▶ **EXERCISE REQUIREMENTS**:
Would you return, word for word, the lines of the data below from the line with "right eye: (13, 776)" through the line with "left shoulder: (271, 874)", and no others?
-------- TASK MATERIAL --------
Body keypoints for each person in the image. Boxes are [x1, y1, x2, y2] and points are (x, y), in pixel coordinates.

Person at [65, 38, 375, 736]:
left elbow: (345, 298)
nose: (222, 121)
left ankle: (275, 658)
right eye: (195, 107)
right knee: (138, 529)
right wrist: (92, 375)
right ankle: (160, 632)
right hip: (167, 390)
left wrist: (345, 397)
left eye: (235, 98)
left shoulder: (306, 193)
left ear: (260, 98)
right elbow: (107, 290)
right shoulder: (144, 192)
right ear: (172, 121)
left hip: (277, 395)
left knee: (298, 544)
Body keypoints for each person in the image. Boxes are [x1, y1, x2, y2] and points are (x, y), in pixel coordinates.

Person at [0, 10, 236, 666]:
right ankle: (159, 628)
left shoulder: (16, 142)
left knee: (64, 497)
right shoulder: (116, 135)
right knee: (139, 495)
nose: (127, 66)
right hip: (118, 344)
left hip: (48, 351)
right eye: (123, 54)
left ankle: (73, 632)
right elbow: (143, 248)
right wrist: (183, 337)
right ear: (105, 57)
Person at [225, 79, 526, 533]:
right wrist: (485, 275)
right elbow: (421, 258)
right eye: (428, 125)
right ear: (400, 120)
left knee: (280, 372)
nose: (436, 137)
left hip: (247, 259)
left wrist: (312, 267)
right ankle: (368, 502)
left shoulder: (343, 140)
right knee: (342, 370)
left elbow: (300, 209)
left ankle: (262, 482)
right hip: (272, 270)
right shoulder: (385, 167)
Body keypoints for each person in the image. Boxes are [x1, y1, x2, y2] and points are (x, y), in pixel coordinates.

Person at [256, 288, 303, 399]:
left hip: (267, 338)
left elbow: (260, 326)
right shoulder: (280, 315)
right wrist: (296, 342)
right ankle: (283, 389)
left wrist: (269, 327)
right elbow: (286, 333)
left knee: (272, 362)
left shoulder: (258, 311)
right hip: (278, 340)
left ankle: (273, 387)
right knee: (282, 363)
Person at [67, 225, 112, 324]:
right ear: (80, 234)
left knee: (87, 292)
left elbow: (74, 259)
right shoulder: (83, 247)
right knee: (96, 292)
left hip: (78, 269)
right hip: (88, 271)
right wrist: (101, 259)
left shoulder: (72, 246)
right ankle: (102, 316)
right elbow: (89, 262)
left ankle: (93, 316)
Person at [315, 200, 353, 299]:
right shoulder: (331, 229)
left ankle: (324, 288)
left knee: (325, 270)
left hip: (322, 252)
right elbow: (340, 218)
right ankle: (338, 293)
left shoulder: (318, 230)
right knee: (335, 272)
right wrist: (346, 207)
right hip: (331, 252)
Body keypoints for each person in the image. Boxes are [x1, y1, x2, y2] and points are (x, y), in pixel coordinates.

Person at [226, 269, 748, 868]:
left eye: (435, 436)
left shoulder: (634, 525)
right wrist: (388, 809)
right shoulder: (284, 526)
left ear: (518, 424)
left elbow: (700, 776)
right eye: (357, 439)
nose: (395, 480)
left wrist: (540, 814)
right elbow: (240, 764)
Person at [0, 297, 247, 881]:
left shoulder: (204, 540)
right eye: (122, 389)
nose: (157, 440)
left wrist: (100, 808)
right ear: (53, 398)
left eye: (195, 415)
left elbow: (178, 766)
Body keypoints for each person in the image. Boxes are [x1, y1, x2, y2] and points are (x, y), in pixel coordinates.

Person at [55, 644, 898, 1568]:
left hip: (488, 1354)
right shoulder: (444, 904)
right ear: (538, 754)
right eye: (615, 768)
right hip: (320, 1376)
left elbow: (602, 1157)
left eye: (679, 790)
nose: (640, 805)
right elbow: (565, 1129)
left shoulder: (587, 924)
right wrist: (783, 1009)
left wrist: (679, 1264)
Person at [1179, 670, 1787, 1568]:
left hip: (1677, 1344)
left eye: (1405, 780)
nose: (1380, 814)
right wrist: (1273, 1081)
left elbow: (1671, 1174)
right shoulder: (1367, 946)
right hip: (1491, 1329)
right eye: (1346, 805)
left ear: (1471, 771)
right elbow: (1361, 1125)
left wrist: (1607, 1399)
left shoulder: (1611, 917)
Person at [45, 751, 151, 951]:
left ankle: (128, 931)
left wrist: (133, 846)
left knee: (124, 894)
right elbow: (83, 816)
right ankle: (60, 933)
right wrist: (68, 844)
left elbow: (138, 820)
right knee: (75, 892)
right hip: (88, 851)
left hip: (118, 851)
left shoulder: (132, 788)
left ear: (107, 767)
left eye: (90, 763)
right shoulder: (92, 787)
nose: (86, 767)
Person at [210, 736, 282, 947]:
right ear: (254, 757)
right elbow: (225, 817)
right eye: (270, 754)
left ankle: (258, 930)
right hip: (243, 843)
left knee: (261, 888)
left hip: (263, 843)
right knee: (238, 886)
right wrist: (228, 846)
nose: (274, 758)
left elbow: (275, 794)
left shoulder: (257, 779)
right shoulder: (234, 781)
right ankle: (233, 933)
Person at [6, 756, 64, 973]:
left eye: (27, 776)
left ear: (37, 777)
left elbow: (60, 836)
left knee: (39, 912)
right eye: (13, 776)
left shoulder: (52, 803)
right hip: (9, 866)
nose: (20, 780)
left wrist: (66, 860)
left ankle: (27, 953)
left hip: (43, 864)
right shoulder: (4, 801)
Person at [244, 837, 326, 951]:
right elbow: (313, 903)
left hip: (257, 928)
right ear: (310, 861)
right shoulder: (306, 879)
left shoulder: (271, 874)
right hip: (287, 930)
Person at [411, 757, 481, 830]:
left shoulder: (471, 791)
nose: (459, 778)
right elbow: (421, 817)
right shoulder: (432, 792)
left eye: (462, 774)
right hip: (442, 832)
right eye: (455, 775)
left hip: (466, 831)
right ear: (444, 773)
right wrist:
--------
▶ **SOLUTION TO THE EXERCISE**:
right eye: (13, 776)
left shoulder: (52, 803)
right hip: (9, 866)
nose: (20, 780)
left wrist: (66, 860)
left ankle: (27, 953)
left hip: (43, 864)
right shoulder: (4, 801)
Person at [244, 837, 326, 951]:
right elbow: (313, 903)
left hip: (257, 928)
right ear: (310, 861)
right shoulder: (306, 879)
left shoulder: (271, 874)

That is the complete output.